What this task involves: Render the rows below as a Markdown table with the columns No. and Line. Give each nonblank line its own numbered entry and skip the blank lines.

Data to use:
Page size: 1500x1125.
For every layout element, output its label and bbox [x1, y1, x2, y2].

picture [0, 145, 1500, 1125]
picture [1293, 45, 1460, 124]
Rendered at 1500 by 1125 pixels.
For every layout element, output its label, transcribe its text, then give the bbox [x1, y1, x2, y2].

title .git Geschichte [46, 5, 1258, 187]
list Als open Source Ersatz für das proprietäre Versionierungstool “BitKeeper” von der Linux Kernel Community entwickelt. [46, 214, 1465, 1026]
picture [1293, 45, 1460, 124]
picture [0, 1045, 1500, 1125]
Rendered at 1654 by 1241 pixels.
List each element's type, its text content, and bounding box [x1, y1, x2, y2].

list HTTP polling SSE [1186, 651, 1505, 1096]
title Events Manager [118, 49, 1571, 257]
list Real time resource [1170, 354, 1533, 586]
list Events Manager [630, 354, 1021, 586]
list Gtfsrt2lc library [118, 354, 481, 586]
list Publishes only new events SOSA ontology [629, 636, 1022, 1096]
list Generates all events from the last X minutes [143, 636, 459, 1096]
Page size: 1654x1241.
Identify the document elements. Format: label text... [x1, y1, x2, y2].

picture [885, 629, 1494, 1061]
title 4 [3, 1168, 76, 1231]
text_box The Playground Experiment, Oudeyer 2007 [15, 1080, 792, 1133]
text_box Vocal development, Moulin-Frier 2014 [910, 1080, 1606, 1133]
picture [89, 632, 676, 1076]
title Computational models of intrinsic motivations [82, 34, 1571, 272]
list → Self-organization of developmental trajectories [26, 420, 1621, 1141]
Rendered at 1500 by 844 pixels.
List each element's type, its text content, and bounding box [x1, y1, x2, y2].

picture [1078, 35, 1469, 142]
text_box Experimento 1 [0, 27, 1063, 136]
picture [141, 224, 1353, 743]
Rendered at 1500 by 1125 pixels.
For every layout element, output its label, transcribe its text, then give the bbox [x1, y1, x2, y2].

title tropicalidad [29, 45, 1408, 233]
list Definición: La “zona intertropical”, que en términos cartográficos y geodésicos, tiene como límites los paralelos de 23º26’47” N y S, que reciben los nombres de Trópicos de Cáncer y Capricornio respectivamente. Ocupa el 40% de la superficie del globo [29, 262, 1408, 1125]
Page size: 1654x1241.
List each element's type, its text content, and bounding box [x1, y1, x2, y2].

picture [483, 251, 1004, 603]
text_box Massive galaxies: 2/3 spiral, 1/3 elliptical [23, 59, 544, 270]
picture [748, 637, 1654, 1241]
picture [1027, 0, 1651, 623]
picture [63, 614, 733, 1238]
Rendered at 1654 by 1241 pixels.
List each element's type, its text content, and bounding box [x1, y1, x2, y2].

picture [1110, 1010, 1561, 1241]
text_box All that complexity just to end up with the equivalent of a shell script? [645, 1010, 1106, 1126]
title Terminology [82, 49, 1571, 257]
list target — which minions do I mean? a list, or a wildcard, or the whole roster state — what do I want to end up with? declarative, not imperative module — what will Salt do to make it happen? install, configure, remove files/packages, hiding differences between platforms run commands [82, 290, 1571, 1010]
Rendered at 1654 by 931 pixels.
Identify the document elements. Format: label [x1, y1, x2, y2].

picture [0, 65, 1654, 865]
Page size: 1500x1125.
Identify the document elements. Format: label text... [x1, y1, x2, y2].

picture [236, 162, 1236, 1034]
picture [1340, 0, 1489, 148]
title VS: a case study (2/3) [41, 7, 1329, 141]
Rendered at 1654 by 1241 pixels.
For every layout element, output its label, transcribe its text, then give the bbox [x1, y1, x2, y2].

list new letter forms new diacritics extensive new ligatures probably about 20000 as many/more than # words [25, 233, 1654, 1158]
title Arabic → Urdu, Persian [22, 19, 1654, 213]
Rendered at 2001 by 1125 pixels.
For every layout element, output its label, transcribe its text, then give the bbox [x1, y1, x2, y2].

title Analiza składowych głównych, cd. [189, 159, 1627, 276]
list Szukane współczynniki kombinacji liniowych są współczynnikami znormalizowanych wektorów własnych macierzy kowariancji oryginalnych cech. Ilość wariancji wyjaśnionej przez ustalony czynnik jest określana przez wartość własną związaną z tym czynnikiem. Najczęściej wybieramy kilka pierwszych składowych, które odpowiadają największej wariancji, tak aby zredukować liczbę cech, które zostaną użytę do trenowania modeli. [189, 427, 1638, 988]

Result for this exercise:
| No. | Line |
|---|---|
| 1 | Page size: 1500x1125. |
| 2 | For every layout element, output its label and bbox [x1, y1, x2, y2]. |
| 3 | picture [0, 145, 1500, 1125] |
| 4 | picture [1293, 45, 1460, 124] |
| 5 | Rendered at 1500 by 1125 pixels. |
| 6 | For every layout element, output its label, transcribe its text, then give the bbox [x1, y1, x2, y2]. |
| 7 | title .git Geschichte [46, 5, 1258, 187] |
| 8 | list Als open Source Ersatz für das proprietäre Versionierungstool “BitKeeper” von der Linux Kernel Community entwickelt. [46, 214, 1465, 1026] |
| 9 | picture [1293, 45, 1460, 124] |
| 10 | picture [0, 1045, 1500, 1125] |
| 11 | Rendered at 1654 by 1241 pixels. |
| 12 | List each element's type, its text content, and bounding box [x1, y1, x2, y2]. |
| 13 | list HTTP polling SSE [1186, 651, 1505, 1096] |
| 14 | title Events Manager [118, 49, 1571, 257] |
| 15 | list Real time resource [1170, 354, 1533, 586] |
| 16 | list Events Manager [630, 354, 1021, 586] |
| 17 | list Gtfsrt2lc library [118, 354, 481, 586] |
| 18 | list Publishes only new events SOSA ontology [629, 636, 1022, 1096] |
| 19 | list Generates all events from the last X minutes [143, 636, 459, 1096] |
| 20 | Page size: 1654x1241. |
| 21 | Identify the document elements. Format: label text... [x1, y1, x2, y2]. |
| 22 | picture [885, 629, 1494, 1061] |
| 23 | title 4 [3, 1168, 76, 1231] |
| 24 | text_box The Playground Experiment, Oudeyer 2007 [15, 1080, 792, 1133] |
| 25 | text_box Vocal development, Moulin-Frier 2014 [910, 1080, 1606, 1133] |
| 26 | picture [89, 632, 676, 1076] |
| 27 | title Computational models of intrinsic motivations [82, 34, 1571, 272] |
| 28 | list → Self-organization of developmental trajectories [26, 420, 1621, 1141] |
| 29 | Rendered at 1500 by 844 pixels. |
| 30 | List each element's type, its text content, and bounding box [x1, y1, x2, y2]. |
| 31 | picture [1078, 35, 1469, 142] |
| 32 | text_box Experimento 1 [0, 27, 1063, 136] |
| 33 | picture [141, 224, 1353, 743] |
| 34 | Rendered at 1500 by 1125 pixels. |
| 35 | For every layout element, output its label, transcribe its text, then give the bbox [x1, y1, x2, y2]. |
| 36 | title tropicalidad [29, 45, 1408, 233] |
| 37 | list Definición: La “zona intertropical”, que en términos cartográficos y geodésicos, tiene como límites los paralelos de 23º26’47” N y S, que reciben los nombres de Trópicos de Cáncer y Capricornio respectivamente. Ocupa el 40% de la superficie del globo [29, 262, 1408, 1125] |
| 38 | Page size: 1654x1241. |
| 39 | List each element's type, its text content, and bounding box [x1, y1, x2, y2]. |
| 40 | picture [483, 251, 1004, 603] |
| 41 | text_box Massive galaxies: 2/3 spiral, 1/3 elliptical [23, 59, 544, 270] |
| 42 | picture [748, 637, 1654, 1241] |
| 43 | picture [1027, 0, 1651, 623] |
| 44 | picture [63, 614, 733, 1238] |
| 45 | Rendered at 1654 by 1241 pixels. |
| 46 | List each element's type, its text content, and bounding box [x1, y1, x2, y2]. |
| 47 | picture [1110, 1010, 1561, 1241] |
| 48 | text_box All that complexity just to end up with the equivalent of a shell script? [645, 1010, 1106, 1126] |
| 49 | title Terminology [82, 49, 1571, 257] |
| 50 | list target — which minions do I mean? a list, or a wildcard, or the whole roster state — what do I want to end up with? declarative, not imperative module — what will Salt do to make it happen? install, configure, remove files/packages, hiding differences between platforms run commands [82, 290, 1571, 1010] |
| 51 | Rendered at 1654 by 931 pixels. |
| 52 | Identify the document elements. Format: label [x1, y1, x2, y2]. |
| 53 | picture [0, 65, 1654, 865] |
| 54 | Page size: 1500x1125. |
| 55 | Identify the document elements. Format: label text... [x1, y1, x2, y2]. |
| 56 | picture [236, 162, 1236, 1034] |
| 57 | picture [1340, 0, 1489, 148] |
| 58 | title VS: a case study (2/3) [41, 7, 1329, 141] |
| 59 | Rendered at 1654 by 1241 pixels. |
| 60 | For every layout element, output its label, transcribe its text, then give the bbox [x1, y1, x2, y2]. |
| 61 | list new letter forms new diacritics extensive new ligatures probably about 20000 as many/more than # words [25, 233, 1654, 1158] |
| 62 | title Arabic → Urdu, Persian [22, 19, 1654, 213] |
| 63 | Rendered at 2001 by 1125 pixels. |
| 64 | For every layout element, output its label, transcribe its text, then give the bbox [x1, y1, x2, y2]. |
| 65 | title Analiza składowych głównych, cd. [189, 159, 1627, 276] |
| 66 | list Szukane współczynniki kombinacji liniowych są współczynnikami znormalizowanych wektorów własnych macierzy kowariancji oryginalnych cech. Ilość wariancji wyjaśnionej przez ustalony czynnik jest określana przez wartość własną związaną z tym czynnikiem. Najczęściej wybieramy kilka pierwszych składowych, które odpowiadają największej wariancji, tak aby zredukować liczbę cech, które zostaną użytę do trenowania modeli. [189, 427, 1638, 988] |